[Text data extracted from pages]
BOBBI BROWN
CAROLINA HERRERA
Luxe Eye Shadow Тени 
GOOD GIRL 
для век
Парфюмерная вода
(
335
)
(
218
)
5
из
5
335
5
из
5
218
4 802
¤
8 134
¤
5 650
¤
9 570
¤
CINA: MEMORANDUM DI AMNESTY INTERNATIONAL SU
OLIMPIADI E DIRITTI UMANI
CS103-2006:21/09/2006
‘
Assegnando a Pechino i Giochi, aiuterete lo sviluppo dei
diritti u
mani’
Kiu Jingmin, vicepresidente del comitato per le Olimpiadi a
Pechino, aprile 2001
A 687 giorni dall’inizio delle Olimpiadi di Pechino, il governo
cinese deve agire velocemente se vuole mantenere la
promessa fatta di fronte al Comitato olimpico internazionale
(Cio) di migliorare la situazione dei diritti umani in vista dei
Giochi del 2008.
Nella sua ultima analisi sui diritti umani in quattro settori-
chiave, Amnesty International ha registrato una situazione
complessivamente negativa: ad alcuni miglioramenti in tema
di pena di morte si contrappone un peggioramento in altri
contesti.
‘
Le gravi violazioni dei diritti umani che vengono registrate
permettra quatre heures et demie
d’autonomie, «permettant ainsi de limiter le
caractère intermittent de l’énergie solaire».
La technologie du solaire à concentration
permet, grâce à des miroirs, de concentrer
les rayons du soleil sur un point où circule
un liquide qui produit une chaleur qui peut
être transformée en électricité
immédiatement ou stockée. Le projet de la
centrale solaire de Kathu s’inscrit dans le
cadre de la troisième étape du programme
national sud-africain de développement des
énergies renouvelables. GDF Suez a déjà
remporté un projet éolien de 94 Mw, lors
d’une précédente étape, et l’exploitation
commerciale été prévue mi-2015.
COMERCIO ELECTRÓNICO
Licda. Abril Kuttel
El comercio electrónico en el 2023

(What you are asked to do):
Transcribe all of the rows above, reproducing each line character for character and in the same order.

(Your solution):
BOBBI BROWN
CAROLINA HERRERA
Luxe Eye Shadow Тени 
GOOD GIRL 
для век
Парфюмерная вода
(
335
)
(
218
)
5
из
5
335
5
из
5
218
4 802
¤
8 134
¤
5 650
¤
9 570
¤
CINA: MEMORANDUM DI AMNESTY INTERNATIONAL SU
OLIMPIADI E DIRITTI UMANI
CS103-2006:21/09/2006
‘
Assegnando a Pechino i Giochi, aiuterete lo sviluppo dei
diritti u
mani’
Kiu Jingmin, vicepresidente del comitato per le Olimpiadi a
Pechino, aprile 2001
A 687 giorni dall’inizio delle Olimpiadi di Pechino, il governo
cinese deve agire velocemente se vuole mantenere la
promessa fatta di fronte al Comitato olimpico internazionale
(Cio) di migliorare la situazione dei diritti umani in vista dei
Giochi del 2008.
Nella sua ultima analisi sui diritti umani in quattro settori-
chiave, Amnesty International ha registrato una situazione
complessivamente negativa: ad alcuni miglioramenti in tema
di pena di morte si contrappone un peggioramento in altri
contesti.
‘
Le gravi violazioni dei diritti umani che vengono registrate
permettra quatre heures et demie
d’autonomie, «permettant ainsi de limiter le
caractère intermittent de l’énergie solaire».
La technologie du solaire à concentration
permet, grâce à des miroirs, de concentrer
les rayons du soleil sur un point où circule
un liquide qui produit une chaleur qui peut
être transformée en électricité
immédiatement ou stockée. Le projet de la
centrale solaire de Kathu s’inscrit dans le
cadre de la troisième étape du programme
national sud-africain de développement des
énergies renouvelables. GDF Suez a déjà
remporté un projet éolien de 94 Mw, lors
d’une précédente étape, et l’exploitation
commerciale été prévue mi-2015.
COMERCIO ELECTRÓNICO
Licda. Abril Kuttel
El comercio electrónico en el 2023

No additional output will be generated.